Simerini
- Type: Daily newspaper
- Format: tabloid
- Owner: Dias Publishing House Ltd
- Founder: Costas Ν. Hadjicostis
- Editor: Skevi Stavrou
- General manager: Andis Hadjicostis (2002-2010)
- Founded: 1976
- Political alignment: Right-wing
- Headquarters: Nicosia, Cyprus
- Website: simerini.sigmalive.com

= Simerini =

I Simerini (English: The Daily) is a centre-right Greek language independently owned newspaper published in Cyprus since 1976. It is one of the largest newspapers on the island with a daily circulation of around 9,000 copies. Other daily Greek language newspapers (2013) published in Cyprus are Haravgi, Phileleftheros, and Politis.

The paper's motto reads: "Όποιος Ελεύθερα Συλλογάται Συλλογάται Καλά" ("Opios Elefthera Silogate, Silogate Kala") which translates into English as "He who thinks freely, thinks well" a quote taken from Rigas Feraios.

== Historical data for the paper ==

According to Μεγάλη Κυπριακή Εγκυκλοπαίδεια (as of 1989), the first issue of this daily newspaper appeared on 3.2.1976.
The encyclopedia also gives more details like the names of the seven journalists who originally cooperated to start the newspaper.

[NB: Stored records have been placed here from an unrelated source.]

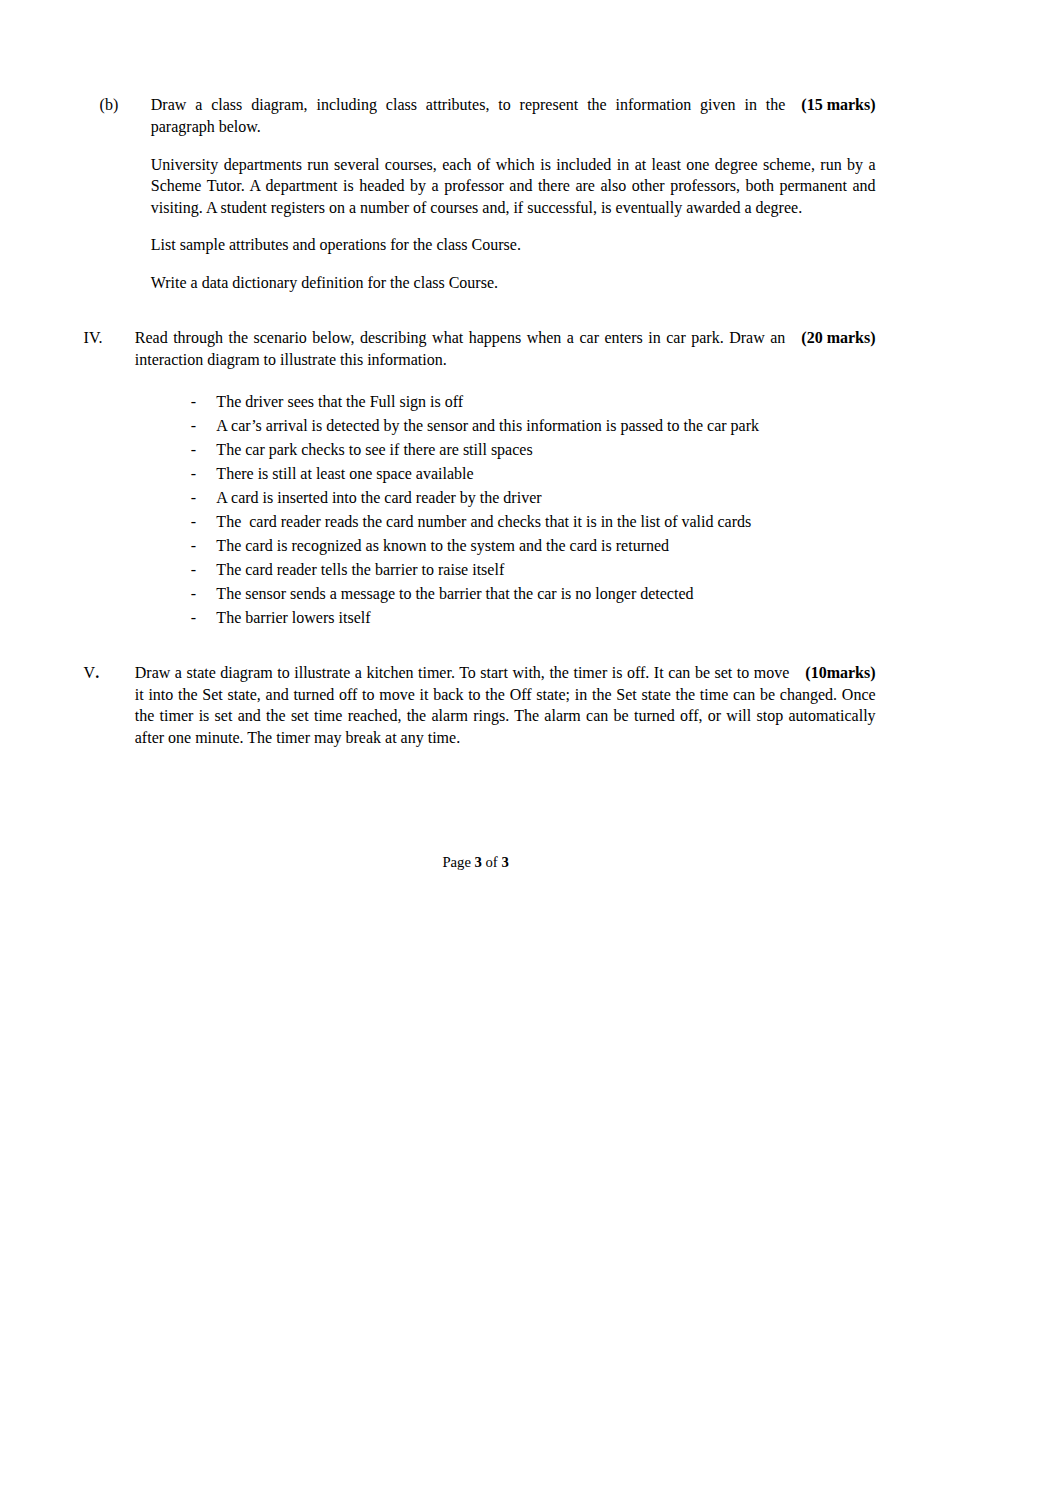(b)
(15 marks) Draw a class diagram, including class attributes, to represent the information given in the paragraph below.
University departments run several courses, each of which is included in at least one degree scheme, run by a Scheme Tutor. A department is headed by a professor and there are also other professors, both permanent and visiting. A student registers on a number of courses and, if successful, is eventually awarded a degree.
List sample attributes and operations for the class Course.
Write a data dictionary definition for the class Course.
IV.
(20 marks) Read through the scenario below, describing what happens when a car enters in car park. Draw an interaction diagram to illustrate this information.
The driver sees that the Full sign is off
A car’s arrival is detected by the sensor and this information is passed to the car park
The car park checks to see if there are still spaces
There is still at least one space available
A card is inserted into the card reader by the driver
The card reader reads the card number and checks that it is in the list of valid cards
The card is recognized as known to the system and the card is returned
The card reader tells the barrier to raise itself
The sensor sends a message to the barrier that the car is no longer detected
The barrier lowers itself
V.
(10marks) Draw a state diagram to illustrate a kitchen timer. To start with, the timer is off. It can be set to move it into the Set state, and turned off to move it back to the Off state; in the Set state the time can be changed. Once the timer is set and the set time reached, the alarm rings. The alarm can be turned off, or will stop automatically after one minute. The timer may break at any time.
Page 3 of 3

From the start the chief editor was Alecos Constantinides until 1982 when he was replaced by Savvas Jacovides. Until then the Director was Kostis Hadjikostis. Alecos Constaninides had moved to become the chief editor of Alithia, which had then changed from a weekly to daily.
Originally the size of the Simerini was broadside (57X43 cm)while currently is tabloid.

=== Paper archive ===
All issues after 2005 are available for free in PDF format at the newspaper's website. This archive starts with the 2005 issue of 3 November. The price was 50 cents of the Cyprus pound. The current price of the daily (2014) is one euro while the Sunday edition is 3 euros and includes the OK magazine. This information appears on the second page of the electronic edition.

The issue of 10 July 1982 (number 5232) has a broadsheet format. The editor is Alecos Constantinides. The offices of the paper at that time are at 4 Annis Komninis, Nicosia. A hearing from a court case of the newspaper against another Cypriot paper of the time is presented on the first page of the paper.